(DATA TO USE begins)
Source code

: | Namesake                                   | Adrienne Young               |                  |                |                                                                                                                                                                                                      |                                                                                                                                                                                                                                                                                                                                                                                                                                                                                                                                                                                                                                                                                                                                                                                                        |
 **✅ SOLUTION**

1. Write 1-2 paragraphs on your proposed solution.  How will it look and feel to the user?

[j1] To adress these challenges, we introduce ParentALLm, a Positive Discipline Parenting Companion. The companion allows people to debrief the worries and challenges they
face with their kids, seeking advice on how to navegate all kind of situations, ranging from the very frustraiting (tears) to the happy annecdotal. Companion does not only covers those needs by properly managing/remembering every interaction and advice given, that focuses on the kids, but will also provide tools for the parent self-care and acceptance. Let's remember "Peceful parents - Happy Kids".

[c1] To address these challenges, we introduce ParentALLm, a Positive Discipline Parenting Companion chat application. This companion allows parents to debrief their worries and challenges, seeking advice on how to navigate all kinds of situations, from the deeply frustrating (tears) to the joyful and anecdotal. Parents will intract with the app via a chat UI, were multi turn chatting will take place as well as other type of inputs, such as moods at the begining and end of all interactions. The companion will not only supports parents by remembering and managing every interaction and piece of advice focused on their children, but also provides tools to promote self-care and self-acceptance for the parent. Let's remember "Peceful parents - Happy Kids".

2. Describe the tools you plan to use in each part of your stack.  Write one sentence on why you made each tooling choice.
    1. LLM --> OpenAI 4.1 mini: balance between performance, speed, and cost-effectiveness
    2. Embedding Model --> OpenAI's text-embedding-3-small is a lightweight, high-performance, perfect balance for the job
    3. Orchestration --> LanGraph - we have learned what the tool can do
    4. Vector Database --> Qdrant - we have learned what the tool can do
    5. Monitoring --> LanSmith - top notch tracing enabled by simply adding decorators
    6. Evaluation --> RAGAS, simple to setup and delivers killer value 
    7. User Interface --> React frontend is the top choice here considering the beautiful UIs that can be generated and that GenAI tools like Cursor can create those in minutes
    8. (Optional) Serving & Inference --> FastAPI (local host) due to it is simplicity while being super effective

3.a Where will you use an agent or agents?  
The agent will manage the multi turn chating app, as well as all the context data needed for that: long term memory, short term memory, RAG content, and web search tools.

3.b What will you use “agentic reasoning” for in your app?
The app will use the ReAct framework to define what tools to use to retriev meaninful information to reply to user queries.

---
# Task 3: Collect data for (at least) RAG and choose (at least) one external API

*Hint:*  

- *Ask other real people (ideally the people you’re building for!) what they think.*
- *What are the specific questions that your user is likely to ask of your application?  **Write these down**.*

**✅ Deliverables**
(DATA TO USE ends)
*TASK DESCRIPTION*
List each line of the listing above that contains the string "also", matching case exactly.

*WRITTEN SOLUTION*
face with their kids, seeking advice on how to navegate all kind of situations, ranging from the very frustraiting (tears) to the happy annecdotal. Companion does not only covers those needs by properly managing/remembering every interaction and advice given, that focuses on the kids, but will also provide tools for the parent self-care and acceptance. Let's remember "Peceful parents - Happy Kids".
[c1] To address these challenges, we introduce ParentALLm, a Positive Discipline Parenting Companion chat application. This companion allows parents to debrief their worries and challenges, seeking advice on how to navigate all kinds of situations, from the deeply frustrating (tears) to the joyful and anecdotal. Parents will intract with the app via a chat UI, were multi turn chatting will take place as well as other type of inputs, such as moods at the begining and end of all interactions. The companion will not only supports parents by remembering and managing every interaction and piece of advice focused on their children, but also provides tools to promote self-care and self-acceptance for the parent. Let's remember "Peceful parents - Happy Kids".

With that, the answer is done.